When Beauty Isn’t Enough!
Tourism is not measured by the noise of campaigns, the number of interviews, or how catchy a slogan sounds. Tourism is measured by how many visitors actually arrive, how easy it is for them to move around, and the kind of experience they take home. By all these measures, it is clear that the Philippines has fallen behind in the post-pandemic tourism competition in Asia.
While neighboring countries have rapidly returned to their pre-pandemic levels, the Philippines has recovered only about 60 percent of its foreign tourist arrivals compared to 2019. Thailand is already at 95 percent, Malaysia is close to full recovery, Vietnam has surpassed its pre-pandemic arrivals, and Singapore is nearly back to normal. This is why, in both regional and global rankings of international arrivals, the Philippines remains in the middle to lower tier, despite its world-class beaches and strong cultural appeal.
This is the deeper context surrounding the current public discourse involving Tourism Secretary Christina Garcia Frasco. Senate scrutiny over alleged self-promotion—despite her defense that no public funds were used—is not the core issue. The real issue is performance in a tourism sector that is critical to jobs, revenues, and regional development.
The first major problem is access and the cost of travel. As an archipelagic country, movement between islands is the backbone of Philippine tourism. Yet flights to Siargao, El Nido, Boracay, Bohol, and Cebu are often 50 to 80 percent more expensive than comparable leisure routes in Thailand, Vietnam, Malaysia, or South Korea. In some cases, domestic travel is even more expensive than flying to other Asian countries.
But the visitor’s frustration does not end upon arrival. Land travel itself is already a challenge. There are road repairs that have dragged on for years—roads are dug up today, patched tomorrow, and repaired again the following year. The result is endless traffic congestion and travel times that are impossible to predict. What should be a vacation becomes stressful and exhausting, not restful.

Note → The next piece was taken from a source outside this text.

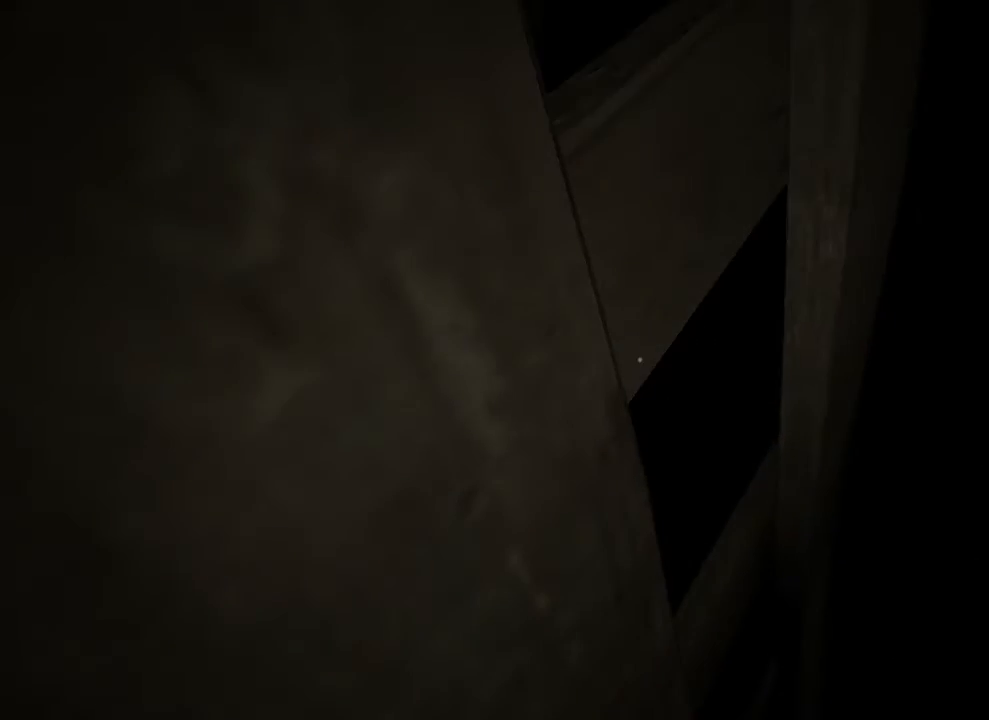
{"keys": ["shift"], "mouse": [], "events": []}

When the first impression is chaos, tourists often do not return. In tourism, the land travel experience is a deal-breaker.
“Love the Philippines” may sound appealing, but a slogan cannot clear traffic or make travel easier. In real tourism economics, image cannot substitute for reform.

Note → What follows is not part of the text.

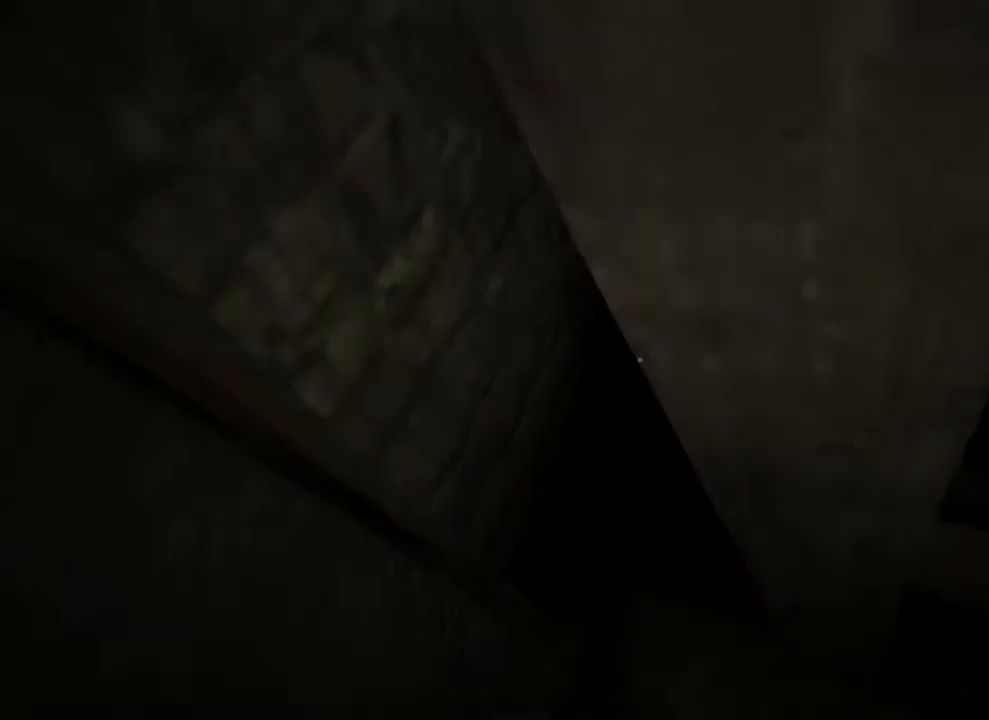
{"keys": ["shift"], "mouse": [], "events": []}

The outcome is clear. The Philippines has become a second-choice destination. Tourists may like the Philippines, but it is no longer their default option—resulting in lost jobs, lost revenues, and lost opportunities.
In tourism, leadership is not measured by slogans, but by results and visitor experience. This is what Secretary Christina Frasco must seriously reflect on.
“Love the Philippines,” they say.
But for tourists, the questions are simple: Is it easy to visit? Is it competitively priced? And is it worth coming back to?